Chris the Fish wrote:
roythebus wrote:
The registered keeper is not always the owner. If you get a car on HP your name is the RK, the car is owned by the HP company until you've fully paid for it.
So the HP Company would have to have a DBS, or the Directors, or all the Employees?
Interesting question that I meant to find out the answer to recently, but couldn't be bothered.
I assume that whoever has day-to-day control of the vehicle is deemed by local authorities to be the 'operator' (as the Scottish legislation puts it) of the vehicle and thus the relevant licensee, even though they don't technically own the vehicle under an HP agreement - suspect would be similar under certain lease agreements, even when the lessee would *never* own the vehicle.

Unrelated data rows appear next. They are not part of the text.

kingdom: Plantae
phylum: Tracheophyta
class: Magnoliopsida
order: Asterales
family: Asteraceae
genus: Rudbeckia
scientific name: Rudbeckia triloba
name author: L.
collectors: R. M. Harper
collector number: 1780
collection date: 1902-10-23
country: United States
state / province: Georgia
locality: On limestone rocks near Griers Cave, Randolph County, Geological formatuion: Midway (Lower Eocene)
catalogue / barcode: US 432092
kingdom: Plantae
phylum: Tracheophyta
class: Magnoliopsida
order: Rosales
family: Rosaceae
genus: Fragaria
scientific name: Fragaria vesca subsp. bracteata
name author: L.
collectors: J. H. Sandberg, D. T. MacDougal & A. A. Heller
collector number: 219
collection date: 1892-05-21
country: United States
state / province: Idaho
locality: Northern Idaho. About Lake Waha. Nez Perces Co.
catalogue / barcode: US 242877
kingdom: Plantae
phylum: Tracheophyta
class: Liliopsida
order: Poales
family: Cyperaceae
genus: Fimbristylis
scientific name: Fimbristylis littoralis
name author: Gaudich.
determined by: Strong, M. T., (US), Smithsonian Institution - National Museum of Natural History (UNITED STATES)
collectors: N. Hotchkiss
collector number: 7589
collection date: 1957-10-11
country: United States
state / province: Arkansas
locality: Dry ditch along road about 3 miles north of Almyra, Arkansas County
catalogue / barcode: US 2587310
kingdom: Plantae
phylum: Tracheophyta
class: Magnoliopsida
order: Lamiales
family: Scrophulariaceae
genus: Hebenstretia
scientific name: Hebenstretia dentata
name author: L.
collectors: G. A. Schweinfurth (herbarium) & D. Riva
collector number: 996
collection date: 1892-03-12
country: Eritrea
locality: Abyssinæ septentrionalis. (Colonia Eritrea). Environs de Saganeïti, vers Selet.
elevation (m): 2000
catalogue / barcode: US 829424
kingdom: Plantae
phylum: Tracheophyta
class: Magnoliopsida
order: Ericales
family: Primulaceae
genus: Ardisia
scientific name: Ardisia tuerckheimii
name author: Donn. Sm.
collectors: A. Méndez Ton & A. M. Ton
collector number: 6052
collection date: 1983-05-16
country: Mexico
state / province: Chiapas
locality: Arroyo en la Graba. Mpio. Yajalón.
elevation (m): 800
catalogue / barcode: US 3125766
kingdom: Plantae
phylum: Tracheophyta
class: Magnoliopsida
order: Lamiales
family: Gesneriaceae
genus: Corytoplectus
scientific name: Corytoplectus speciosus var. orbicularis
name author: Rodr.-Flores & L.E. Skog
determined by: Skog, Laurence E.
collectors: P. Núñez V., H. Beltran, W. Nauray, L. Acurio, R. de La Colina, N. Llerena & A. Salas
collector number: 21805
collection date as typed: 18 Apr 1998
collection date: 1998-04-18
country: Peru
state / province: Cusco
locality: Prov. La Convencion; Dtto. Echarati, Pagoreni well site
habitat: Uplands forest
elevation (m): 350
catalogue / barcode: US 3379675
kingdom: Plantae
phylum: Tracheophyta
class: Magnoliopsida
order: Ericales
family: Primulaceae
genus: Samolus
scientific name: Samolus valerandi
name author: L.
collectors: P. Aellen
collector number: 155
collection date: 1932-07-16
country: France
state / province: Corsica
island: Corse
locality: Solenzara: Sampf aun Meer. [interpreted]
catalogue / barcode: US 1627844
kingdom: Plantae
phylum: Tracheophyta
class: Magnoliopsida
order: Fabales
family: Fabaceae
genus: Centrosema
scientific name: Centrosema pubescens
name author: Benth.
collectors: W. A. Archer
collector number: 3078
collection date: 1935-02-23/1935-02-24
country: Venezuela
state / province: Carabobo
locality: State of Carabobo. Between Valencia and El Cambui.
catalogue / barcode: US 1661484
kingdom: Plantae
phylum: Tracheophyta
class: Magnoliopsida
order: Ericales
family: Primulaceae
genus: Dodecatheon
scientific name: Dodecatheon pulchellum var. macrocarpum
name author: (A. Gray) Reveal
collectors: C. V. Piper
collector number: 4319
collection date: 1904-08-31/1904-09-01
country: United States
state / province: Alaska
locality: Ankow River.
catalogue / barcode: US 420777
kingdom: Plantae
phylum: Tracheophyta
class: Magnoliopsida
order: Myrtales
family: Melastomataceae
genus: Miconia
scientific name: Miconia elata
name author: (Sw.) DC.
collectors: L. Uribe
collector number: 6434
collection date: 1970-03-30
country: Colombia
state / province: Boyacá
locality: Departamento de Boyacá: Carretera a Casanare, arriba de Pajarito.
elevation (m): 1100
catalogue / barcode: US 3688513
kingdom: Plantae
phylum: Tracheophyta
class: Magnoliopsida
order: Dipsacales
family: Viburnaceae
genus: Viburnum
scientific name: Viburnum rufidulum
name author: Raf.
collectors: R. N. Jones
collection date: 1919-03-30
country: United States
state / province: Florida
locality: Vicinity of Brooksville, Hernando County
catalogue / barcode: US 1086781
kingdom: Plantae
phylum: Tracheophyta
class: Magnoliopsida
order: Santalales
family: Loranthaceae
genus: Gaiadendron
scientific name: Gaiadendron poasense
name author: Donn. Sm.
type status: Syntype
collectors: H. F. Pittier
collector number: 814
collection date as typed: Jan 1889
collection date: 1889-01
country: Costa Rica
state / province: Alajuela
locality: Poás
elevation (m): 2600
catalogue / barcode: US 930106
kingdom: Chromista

So I suppose for licensing the vehicle as a taxi it's a bit like the registered keeper thing - ownership isn't the defining characteristic, although I doubt if being the registered keeper necessarily coincides with who would be the relevant taxi licensee either.
Recall a few years ago, when a drunk driver hit my car, and my insurance co provided a car while mine was off the road. The vehicle was treated as a substitution on my own licence, and when my own car was back on the road it was treated as another substitution. (The insurance vehicle was tested and plated by the council.)
So I definitely didn't have any prospect of owning that vehicle and wasn't the registered keeper, yet the council still licensed it in my name.